Saved entries
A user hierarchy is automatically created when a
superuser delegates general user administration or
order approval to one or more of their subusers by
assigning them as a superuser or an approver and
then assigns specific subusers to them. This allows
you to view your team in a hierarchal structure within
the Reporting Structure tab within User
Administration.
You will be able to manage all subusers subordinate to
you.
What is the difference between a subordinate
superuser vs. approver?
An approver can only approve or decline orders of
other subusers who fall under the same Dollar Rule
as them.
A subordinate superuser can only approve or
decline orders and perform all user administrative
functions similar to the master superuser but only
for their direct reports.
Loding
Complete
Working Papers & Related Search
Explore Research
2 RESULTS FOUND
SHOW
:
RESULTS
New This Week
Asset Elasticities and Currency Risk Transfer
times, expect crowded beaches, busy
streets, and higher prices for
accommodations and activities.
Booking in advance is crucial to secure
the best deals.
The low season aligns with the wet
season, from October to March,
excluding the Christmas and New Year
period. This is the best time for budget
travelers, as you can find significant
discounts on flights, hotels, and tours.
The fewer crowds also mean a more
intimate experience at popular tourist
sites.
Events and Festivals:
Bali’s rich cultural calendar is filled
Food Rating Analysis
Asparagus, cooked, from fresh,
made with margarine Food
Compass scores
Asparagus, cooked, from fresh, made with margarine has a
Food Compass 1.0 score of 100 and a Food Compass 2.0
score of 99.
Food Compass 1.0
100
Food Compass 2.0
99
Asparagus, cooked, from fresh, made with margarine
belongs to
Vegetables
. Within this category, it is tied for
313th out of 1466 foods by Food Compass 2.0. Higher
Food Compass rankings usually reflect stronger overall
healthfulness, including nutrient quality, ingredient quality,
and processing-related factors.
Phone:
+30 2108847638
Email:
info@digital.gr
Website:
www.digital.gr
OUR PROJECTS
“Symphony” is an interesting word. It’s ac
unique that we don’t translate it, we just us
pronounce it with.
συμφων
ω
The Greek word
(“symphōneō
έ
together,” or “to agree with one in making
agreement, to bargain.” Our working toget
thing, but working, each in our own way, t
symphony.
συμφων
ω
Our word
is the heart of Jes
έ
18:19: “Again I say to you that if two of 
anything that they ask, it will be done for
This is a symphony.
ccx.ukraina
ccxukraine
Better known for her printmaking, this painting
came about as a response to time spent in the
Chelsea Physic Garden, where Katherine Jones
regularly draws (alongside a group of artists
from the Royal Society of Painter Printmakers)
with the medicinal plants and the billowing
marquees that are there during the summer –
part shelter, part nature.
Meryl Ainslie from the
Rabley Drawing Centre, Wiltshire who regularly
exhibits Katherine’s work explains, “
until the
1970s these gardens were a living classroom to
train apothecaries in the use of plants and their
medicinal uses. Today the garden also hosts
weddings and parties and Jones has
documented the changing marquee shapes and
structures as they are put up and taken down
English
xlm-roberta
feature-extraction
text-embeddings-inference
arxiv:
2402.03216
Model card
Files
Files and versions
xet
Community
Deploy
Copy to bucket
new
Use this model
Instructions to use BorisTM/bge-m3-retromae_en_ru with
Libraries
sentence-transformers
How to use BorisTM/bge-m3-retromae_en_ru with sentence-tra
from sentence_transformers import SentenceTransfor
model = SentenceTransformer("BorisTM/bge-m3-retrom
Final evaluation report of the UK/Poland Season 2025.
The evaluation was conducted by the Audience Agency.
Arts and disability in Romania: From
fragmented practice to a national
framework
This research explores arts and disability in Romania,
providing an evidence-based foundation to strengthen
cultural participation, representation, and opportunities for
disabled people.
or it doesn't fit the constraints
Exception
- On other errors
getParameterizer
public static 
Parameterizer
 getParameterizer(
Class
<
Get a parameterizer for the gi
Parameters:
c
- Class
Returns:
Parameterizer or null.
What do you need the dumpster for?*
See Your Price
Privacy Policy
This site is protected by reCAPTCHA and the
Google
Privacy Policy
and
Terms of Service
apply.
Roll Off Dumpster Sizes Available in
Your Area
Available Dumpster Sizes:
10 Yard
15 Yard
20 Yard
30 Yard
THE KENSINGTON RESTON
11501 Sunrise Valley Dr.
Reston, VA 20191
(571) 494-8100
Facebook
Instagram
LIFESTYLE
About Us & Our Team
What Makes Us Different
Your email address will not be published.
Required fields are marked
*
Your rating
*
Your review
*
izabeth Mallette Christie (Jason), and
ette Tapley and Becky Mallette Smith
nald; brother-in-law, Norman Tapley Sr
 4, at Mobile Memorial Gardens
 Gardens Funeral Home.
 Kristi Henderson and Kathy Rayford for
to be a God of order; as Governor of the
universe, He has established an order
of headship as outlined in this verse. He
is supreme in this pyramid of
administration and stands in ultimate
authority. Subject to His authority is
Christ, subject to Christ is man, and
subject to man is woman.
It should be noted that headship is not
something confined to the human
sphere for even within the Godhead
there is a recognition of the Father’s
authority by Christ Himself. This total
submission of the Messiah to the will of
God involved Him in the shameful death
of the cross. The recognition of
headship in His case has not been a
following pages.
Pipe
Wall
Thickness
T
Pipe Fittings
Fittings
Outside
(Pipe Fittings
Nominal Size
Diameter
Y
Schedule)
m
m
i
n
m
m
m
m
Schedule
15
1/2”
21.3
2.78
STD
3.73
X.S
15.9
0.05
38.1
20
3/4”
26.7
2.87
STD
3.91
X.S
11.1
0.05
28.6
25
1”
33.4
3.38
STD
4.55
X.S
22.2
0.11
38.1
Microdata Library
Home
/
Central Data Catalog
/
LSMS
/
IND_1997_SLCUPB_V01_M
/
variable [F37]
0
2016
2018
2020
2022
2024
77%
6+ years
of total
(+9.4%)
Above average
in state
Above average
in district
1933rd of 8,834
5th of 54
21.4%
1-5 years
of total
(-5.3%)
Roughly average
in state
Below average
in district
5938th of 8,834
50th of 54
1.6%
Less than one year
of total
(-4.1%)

TASK INSTRUCTIONS
Every line of the entries above that includes "regularly" should be copied.

RESPONSE
regularly draws (alongside a group of artists
Rabley Drawing Centre, Wiltshire who regularly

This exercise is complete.